Hoger dan de zon, en van haar stralen verstoken, is hij zelf een bron van licht. Wijd in het rond worden
bergen en vlaktes door zijn licht beschenen. Daar is het lustoord, waar de goden samenkomen,
daarvandaan leidt een pad naar de hemel der goden, de Swarga, waar de goden wonen. Daar woonden
vanouds ook de halfbroers, de Asoeris, die dezelfde vader, maar verschillende moeders hadden. Eens
waren de Asoeris gelijk geweest aan de jongere goden, en betrachtten zij de wet van de Dharma.
Gedurende vele Yoega's (wereldtijdperken) woonden zij samen met de goden in eensgezindheid. Maar
toen hun aantal toenam, veranderde ook hun aard. Zij werden overmoedig, schaamteloos en twistziek.
Zij bekommerden zich niet meer om de Dharma en afgunst vrat zich vast in hun harten. Aan het einde
van het laatste wereldtijdperk, het Krita Yoega kwam het tot een bloedige strijd.

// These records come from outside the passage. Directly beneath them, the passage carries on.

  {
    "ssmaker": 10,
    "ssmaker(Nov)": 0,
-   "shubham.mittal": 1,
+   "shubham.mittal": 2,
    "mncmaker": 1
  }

Bevreesd voor de dood, die ook hen eenmaal zou treffen waren de goden bijeengekomen op de berg
Meroe, om te beraadslagen. Zij zaten bijeen en bezonnen zich op een manier om de drank te
bemachtigen, die hen het eeuwige leven zou geven. Deze drank, Amrita, moest ergens bestaan, maar
geen der goden wist waar, en ook wist niemand hoe men die drank kon bemachtigen. Toen nu Vishnu
zag hoe de hemelse goden in angst bijeen zaten, sprak hij tot Brahma: "Laat door de goden en de
scharen der Asoeris de Oceaan karnen. Wanneer de Oceaan gekarnd zal zijn, zal Amrita tevoorschijn
treden. Neem alle geneeskrachtige kruiden van de wereld en alle edelgesteenten en werpt die in de
Oceaan. Karn dan het water van de zee en gij zult Amrita winnen."

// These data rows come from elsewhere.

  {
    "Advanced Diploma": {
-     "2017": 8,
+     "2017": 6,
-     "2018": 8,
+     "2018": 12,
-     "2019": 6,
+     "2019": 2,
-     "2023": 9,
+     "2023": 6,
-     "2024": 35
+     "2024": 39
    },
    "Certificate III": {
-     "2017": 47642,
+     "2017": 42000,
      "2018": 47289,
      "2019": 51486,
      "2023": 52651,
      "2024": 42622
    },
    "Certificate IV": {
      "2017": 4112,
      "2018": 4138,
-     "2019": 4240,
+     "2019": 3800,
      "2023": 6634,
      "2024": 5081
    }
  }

Verheugd hoorden de goden de woorden van Vishnu, en begaven zich naar de berg Mandara, die zij
als karnstok wilden gebruiken. Het is de mooiste berg van allen; rijk begroeid, weergalmend van de
diergeluiden en van het getsjilp der vogels. Deze berg probeerden de goden te ontwortelen, maar zij
slaagden daar niet in. Zij wendden zich tot Vishnu en Brahma voor hulp. Dezen droegen de moeilijke
taak op aan Ananta, de wereldslang, die de wereld schraagt. Zij hief de berg Mandara op haar lijf en
droeg hem naar de oceaan, begeleid door alle goden en de Asoeris. Bij de Oceaan gekomen spraken
de Dewa's tot de god van de zee : "Terwille van Amrita zijn wij hier gekomen aan uw wateren. Wil ons
toestaan dat wij uw wateren karnen."
De god van de Oceaan stond hen dit toe, op voorwaarde dat hij ook zijn aandeel kreeg in Amrita.

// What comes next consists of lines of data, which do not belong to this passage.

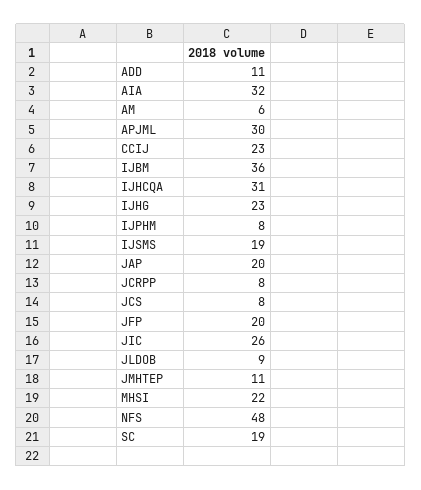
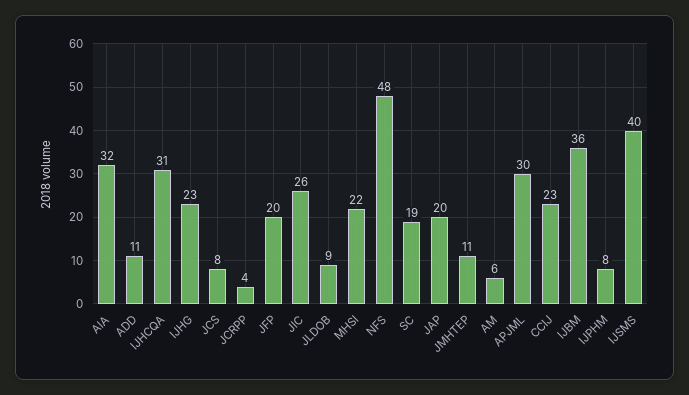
  {
    "ADD": 11,
    "AIA": 32,
    "AM": 6,
    "APJML": 30,
    "CCIJ": 23,
    "IJBM": 36,
    "IJHCQA": 31,
    "IJHG": 23,
    "IJPHM": 8,
-   "IJSMS": 19,
+   "IJSMS": 40,
    "JAP": 20,
-   "JCRPP": 8,
+   "JCRPP": 4,
    "JCS": 8,
    "JFP": 20,
    "JIC": 26,
    "JLDOB": 9,
    "JMHTEP": 11,
    "MHSI": 22,
    "NFS": 48,
    "SC": 19
  }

Vervolgens vroegen zij de schildpadkoning om hulp. Zij plaatsten de berg op zijn rug, gebruikten de
slangenkoning als touw en begonnen toen de zee te karnen. De slang, Wasoeki, werd heen en weer
getrokken om de berg te doen draaien. Door de enorme wrijving ontstond een zo grote hitte, dat uit
de mond van de slang grote zwarte wolken kwamen. Die wolken verzamelden zich en bliksemflitsen
sprongen eruit tevoorschijn. Grote massa's regen vielen eruit, op de goden.
Uit de diepten van de Oceaan stegen geluiden op als uit de zwarte wolken.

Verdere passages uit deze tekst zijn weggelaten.